Human rights groups have condemned the Communist Party of Vietnam for its treatment of its citizens, estimating that the government currently has detained about 200 political prisoners.

The State Department has previously acknowledged credible reports of the government imprisoning, torturing and killing activists under a corrupt judiciary that has invaded privacy and restricted free press, religion and assembly.

Advocates have called on the Biden administration to demand concessions from the government before upgrading diplomatic relations, a plea echoed Friday by five members of the Congressional Vietnam Caucus.

Representatives wrote to Biden ahead of his visit, calling on the administration to demand the release of prisoners of conscience, a moratorium on arrests of human rights advocates and amnesty for political prisoners before any arms deal with Vietnam is made.

“It’s outrageous that President Biden has chosen to upgrade diplomatic ties with Vietnam at a time when the one-party state is in the middle of a brutal crackdown on activism, dissent, and civil society,” Ben Swanton, co-director of Project 88, a U.S.-based human rights organization focused on Vietnam, said in a statement. “Despite lofty rhetoric about promoting a ‘rules-based international order’ and defending freedom, Biden is once again cozying up to autocrats with atrocious human rights records.”

Biden’s departure from New Delhi concluded his participation over the past two days at the G-20 summit, while some leaders continued to meet for a luncheon and an afternoon session.

Biden and other world leaders on Saturday afternoon announced plans for a new rail and shipping corridor that would connect India and Europe through the Middle East, an ambitious proposal aimed at further connecting a volatile region and countering China’s years-long backing of massive infrastructure projects around the world.

The leaders also reached consensus on a 37-page joint declaration on 83 points, several of which referred to Russia’s war in Ukraine but in weaker terms than they agreed to a year earlier during the G-20 gathering in Bali, Indonesia.

In a Facebook post, Ukrainian Foreign Ministry spokesman Oleg Nikolenko said the G-20 has “nothing to be proud of” in regard to its language on Russian aggression in Ukraine, and he offered his own edits of how the portions regarding Ukraine should have been written.

Finer defended the language on Sunday, saying that it did not indicate any move away from Ukrainian support.
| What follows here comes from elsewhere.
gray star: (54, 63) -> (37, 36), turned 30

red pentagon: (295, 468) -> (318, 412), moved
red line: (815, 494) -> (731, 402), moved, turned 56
“The statement is a major step forward in this effort, highlighting the major economies of around the world — including by the way Brazil, India, South Africa — are united on the need to uphold international law and for Russia to respect international law,” he said.
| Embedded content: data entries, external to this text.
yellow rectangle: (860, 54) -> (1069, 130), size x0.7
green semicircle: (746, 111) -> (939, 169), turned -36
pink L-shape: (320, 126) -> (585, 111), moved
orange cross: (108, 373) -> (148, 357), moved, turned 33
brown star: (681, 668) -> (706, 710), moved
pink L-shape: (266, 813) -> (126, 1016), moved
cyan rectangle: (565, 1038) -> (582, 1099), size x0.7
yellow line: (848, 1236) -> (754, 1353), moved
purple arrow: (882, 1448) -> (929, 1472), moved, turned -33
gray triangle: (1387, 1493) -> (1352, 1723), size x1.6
The declaration, which addressed a range of other issues including climate change, did help to demonstrate that the alliance of the world’s top economic powers could still find some consensus.

Biden came to the conference determined to try to showcase that the G-20 can maintain its relevance, particularly after Chinese leader Xi Jinping and Russian President Vladimir Putin sent deputies instead of attending themselves amid tensions over the war in Ukraine.

Asked whether Xi’s absence affected the summit, Biden said on Saturday, “It would be nice to have him here but, no, the summit is going well.”

Finer said that during the summit, Biden had “brief greetings” with Mohammed bin Salman, the crown prince of Saudi Arabia, but they did not have time for a “more substantive conversation.” He said Biden had interactions with nearly every leader at the G-20, but he was unaware of any exchanges he had with the deputies sent by Xi and Putin.

Biden is slated to depart Vietnam on Monday, with plans to mark the anniversary of the Sept. 11, 2001, terrorist attacks during a refueling stop at a military base in Alaska. He is planning to meet with members of the military and deliver remarks.

Some family members who lost loved ones on 9/11 have criticized Biden for not making it to any of the sites that were attacked.